§ WHAT TO WORK ON
a. Answer these from the PAS-4 satellite profile:
(i) Which company manufactured the spacecraft?
(ii) At what longitude was it placed?
(iii) How many of its transponders were Ku-band?
b. Continue the PAS-4 satellite profile from its last sentence.

PAS-4
- Names: PANAMSAT 4 Intelsat 4 IS-4 Panamsat K3
- Mission type: Communications
- Operator: PanAmSat Intelsat
- COSPAR ID: 1995-040A
- SATCAT no.: 23636
- Website: https://www.intelsat.com
- Mission duration: 15 years (planned)

Spacecraft properties
- Bus: HS-601
- Manufacturer: Hughes
- Launch mass: 2,920 kg (6,440 lb)
- Dry mass: 1,727 kg (3,807 lb)

Start of mission
- Launch date: 3 August 1995, 22:58:00 UTC
- Rocket: Ariane-42L H10-3 (V76)
- Launch site: Centre Spatial Guyanais, ELA-2
- Contractor: Arianespace
- Entered service: October 1995

End of mission
- Disposal: Graveyard orbit

Orbital parameters
- Reference system: Geocentric orbit
- Regime: Geostationary orbit
- Longitude: 72° East

Transponders
- Band: 50 transponders: 20 C-band 30 Ku-band
- Coverage area: Europe, Africa, Middle East, Asia

= PAS-4 =

American geostationary spacecraft

PAS 4, was an American geostationary satellite that was launched by an Ariane 4.

§ DATA EXTRACT
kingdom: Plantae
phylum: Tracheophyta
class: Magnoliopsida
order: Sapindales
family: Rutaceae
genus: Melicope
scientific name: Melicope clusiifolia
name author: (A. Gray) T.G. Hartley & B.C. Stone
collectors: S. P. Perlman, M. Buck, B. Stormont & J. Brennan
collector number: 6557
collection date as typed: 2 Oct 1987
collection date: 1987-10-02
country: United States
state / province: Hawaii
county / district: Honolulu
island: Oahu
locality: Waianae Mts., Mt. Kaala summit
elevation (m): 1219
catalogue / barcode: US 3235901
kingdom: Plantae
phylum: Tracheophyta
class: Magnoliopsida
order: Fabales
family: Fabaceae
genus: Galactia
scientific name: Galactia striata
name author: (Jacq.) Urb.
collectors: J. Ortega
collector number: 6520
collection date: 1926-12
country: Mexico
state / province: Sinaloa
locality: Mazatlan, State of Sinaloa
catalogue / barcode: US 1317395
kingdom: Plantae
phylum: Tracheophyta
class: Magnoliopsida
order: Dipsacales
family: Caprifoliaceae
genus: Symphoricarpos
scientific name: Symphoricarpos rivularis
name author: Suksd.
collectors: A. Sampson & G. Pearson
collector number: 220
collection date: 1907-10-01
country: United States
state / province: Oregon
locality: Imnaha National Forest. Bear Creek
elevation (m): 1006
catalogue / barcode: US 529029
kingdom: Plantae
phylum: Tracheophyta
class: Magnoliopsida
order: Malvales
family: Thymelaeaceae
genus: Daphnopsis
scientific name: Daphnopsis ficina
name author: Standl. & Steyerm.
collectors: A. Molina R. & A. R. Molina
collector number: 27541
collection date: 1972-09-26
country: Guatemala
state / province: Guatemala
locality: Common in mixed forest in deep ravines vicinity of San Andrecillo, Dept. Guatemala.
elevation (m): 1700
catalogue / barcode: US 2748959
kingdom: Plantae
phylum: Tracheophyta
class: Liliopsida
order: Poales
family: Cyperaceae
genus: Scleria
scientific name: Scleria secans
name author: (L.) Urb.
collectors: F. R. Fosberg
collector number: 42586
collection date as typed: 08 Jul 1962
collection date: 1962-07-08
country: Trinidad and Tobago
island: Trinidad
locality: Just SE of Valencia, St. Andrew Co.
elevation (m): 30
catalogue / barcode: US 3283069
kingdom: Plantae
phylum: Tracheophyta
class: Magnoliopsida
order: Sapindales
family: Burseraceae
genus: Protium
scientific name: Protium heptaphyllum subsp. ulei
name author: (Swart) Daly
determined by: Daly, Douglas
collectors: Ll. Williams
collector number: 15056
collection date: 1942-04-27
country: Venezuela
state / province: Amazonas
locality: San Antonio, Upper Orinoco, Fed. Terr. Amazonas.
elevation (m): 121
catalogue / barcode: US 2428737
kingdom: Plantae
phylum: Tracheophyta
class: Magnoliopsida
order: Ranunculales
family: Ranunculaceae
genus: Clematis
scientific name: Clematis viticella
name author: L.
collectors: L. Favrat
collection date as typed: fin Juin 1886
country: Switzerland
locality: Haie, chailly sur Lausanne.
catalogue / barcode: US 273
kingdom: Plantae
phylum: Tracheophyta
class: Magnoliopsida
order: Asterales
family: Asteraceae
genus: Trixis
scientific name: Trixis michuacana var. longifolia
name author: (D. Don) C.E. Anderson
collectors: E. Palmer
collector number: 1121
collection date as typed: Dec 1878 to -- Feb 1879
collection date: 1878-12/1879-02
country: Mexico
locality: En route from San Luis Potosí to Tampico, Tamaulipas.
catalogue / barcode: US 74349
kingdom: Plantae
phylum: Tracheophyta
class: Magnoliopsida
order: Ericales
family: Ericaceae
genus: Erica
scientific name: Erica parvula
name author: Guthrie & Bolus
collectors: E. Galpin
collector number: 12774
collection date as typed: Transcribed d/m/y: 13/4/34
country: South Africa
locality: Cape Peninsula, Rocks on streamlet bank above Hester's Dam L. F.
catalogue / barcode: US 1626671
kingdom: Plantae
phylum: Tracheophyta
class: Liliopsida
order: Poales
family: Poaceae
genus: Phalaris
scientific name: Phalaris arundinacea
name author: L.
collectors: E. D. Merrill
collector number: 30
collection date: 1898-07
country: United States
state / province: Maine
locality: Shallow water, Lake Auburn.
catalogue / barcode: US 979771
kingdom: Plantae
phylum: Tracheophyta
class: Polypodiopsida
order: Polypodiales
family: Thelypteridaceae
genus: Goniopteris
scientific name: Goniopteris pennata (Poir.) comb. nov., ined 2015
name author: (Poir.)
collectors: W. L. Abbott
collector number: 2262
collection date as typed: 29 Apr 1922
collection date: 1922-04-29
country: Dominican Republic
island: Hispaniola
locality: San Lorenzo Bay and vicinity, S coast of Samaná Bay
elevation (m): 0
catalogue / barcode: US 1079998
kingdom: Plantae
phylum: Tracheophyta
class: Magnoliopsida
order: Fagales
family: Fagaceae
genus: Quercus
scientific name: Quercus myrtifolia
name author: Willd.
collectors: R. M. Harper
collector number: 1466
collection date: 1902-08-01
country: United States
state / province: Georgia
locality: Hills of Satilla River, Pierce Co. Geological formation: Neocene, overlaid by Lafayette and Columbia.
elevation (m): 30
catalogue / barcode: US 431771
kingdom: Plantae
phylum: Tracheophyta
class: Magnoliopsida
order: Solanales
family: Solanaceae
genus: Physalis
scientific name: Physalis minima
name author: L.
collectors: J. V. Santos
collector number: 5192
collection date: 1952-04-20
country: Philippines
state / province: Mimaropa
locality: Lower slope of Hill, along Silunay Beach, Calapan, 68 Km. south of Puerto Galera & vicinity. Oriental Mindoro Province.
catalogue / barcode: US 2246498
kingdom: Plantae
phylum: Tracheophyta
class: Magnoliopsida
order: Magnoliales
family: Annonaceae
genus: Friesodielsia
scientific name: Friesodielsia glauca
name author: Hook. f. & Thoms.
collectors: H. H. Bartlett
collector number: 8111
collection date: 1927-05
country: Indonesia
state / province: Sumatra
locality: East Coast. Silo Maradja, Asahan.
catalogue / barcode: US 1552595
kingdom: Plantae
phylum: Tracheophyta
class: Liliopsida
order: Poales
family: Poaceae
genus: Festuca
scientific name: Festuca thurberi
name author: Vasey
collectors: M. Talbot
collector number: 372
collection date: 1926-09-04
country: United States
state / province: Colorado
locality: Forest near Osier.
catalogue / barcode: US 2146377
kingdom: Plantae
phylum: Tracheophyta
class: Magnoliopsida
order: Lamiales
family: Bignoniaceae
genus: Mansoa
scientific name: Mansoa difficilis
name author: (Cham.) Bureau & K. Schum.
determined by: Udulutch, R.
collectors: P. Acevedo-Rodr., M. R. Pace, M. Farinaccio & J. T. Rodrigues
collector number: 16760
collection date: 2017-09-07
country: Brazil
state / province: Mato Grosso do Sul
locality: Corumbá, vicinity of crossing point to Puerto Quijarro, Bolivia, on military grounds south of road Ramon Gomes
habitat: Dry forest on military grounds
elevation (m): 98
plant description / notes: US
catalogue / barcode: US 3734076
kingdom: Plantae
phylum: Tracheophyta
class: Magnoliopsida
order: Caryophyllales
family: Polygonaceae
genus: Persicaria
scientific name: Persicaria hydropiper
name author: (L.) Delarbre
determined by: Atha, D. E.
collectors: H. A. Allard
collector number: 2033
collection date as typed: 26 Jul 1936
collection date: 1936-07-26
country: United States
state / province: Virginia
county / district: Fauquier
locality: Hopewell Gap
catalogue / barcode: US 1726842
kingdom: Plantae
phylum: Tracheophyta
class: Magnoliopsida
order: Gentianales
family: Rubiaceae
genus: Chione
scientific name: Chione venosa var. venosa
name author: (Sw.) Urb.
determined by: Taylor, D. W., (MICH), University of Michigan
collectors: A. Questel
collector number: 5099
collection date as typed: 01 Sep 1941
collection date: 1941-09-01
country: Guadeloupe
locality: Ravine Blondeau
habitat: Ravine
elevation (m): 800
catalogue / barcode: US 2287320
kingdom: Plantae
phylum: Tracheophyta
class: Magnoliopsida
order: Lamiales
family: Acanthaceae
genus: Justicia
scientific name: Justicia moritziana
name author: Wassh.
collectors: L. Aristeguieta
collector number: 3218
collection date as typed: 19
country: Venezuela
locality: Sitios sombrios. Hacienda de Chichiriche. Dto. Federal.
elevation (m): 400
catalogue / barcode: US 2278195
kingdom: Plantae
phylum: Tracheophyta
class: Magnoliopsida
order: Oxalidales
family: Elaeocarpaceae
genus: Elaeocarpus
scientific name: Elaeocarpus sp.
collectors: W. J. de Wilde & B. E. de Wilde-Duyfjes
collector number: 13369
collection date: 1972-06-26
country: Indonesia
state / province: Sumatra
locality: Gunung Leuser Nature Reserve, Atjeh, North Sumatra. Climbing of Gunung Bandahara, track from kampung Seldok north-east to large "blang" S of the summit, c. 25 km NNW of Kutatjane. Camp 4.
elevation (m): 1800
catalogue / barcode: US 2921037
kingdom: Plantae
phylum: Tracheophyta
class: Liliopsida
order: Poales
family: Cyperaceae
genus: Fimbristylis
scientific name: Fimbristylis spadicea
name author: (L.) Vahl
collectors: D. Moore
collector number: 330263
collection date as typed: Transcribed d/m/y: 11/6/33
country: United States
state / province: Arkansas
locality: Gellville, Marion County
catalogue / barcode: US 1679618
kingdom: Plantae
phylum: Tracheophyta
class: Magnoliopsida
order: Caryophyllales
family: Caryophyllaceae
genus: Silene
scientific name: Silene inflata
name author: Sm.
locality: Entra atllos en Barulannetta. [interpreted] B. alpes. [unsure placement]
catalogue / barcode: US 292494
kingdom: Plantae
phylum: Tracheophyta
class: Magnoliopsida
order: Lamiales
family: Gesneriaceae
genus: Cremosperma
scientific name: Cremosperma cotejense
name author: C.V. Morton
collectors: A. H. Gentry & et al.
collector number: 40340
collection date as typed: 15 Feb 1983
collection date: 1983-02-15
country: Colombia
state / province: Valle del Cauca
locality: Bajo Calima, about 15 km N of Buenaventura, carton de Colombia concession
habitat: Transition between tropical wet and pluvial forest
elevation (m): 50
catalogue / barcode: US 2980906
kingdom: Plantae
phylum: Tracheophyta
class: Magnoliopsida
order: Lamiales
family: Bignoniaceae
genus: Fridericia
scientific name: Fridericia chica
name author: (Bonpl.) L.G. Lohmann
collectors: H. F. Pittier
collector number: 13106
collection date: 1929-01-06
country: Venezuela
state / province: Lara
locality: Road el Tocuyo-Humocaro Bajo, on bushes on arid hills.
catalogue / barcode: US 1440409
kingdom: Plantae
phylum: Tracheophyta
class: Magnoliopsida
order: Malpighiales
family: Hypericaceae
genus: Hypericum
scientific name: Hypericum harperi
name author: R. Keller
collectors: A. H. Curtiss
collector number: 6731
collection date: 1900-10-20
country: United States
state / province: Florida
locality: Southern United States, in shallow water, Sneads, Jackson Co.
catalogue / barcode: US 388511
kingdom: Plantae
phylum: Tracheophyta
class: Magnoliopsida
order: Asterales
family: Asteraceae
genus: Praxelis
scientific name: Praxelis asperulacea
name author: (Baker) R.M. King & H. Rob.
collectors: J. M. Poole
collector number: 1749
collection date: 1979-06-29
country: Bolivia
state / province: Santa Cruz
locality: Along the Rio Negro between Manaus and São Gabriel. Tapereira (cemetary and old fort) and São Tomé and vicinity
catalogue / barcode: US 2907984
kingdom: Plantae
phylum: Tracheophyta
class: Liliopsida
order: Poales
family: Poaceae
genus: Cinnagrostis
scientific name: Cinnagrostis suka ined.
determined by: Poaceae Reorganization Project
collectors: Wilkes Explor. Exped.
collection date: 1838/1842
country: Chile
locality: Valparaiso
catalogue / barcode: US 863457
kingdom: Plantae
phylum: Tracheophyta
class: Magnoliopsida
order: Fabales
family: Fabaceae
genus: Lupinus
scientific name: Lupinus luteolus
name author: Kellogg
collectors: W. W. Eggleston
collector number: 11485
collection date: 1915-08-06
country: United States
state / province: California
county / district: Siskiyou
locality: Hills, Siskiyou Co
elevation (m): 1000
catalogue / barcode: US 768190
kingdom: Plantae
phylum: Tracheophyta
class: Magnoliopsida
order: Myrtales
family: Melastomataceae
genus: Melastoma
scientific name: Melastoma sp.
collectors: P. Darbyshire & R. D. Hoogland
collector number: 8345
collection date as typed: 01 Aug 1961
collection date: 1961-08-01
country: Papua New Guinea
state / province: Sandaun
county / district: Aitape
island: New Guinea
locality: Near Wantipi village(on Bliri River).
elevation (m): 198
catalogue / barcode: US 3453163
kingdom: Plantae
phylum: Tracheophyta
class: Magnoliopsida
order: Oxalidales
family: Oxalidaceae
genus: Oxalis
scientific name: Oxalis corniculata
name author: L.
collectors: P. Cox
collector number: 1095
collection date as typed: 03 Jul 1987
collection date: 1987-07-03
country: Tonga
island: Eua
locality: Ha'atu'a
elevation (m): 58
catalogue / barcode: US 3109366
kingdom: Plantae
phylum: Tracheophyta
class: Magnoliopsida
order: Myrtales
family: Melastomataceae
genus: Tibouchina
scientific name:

§ RESULTS FOR EACH TASK
a.
(i) Hughes
(ii) 72° East
(iii) 30

b.
== Satellite description ==
PAS-4 was constructed by Hughes Aircraft Corporation, based on the HS-601 satellite bus. It had a mass at launch of 2920 kg, which decreased to around 1727 kg by the time it was operational. Designed for an operational life of 15 years, the spacecraft was equipped with 20 C-band and 30 Ku-band transponders. Its two solar panels, which had a span of 26 m generated 4.7 kW of power when the spacecraft first entered service, which was expected to drop to around 4.3 kW by the end of the vehicle's operational life.

== Launch ==
Arianespace launched PAS-4, using an Ariane 4 launch vehicle, flight number V76, in the Ariane 42L H10-3 configuration. The launch took place from ELA-2 at the Centre Spatial Guyanais, at Kourou in French Guiana, on 3 August 1995, at 22:58:00 UTC.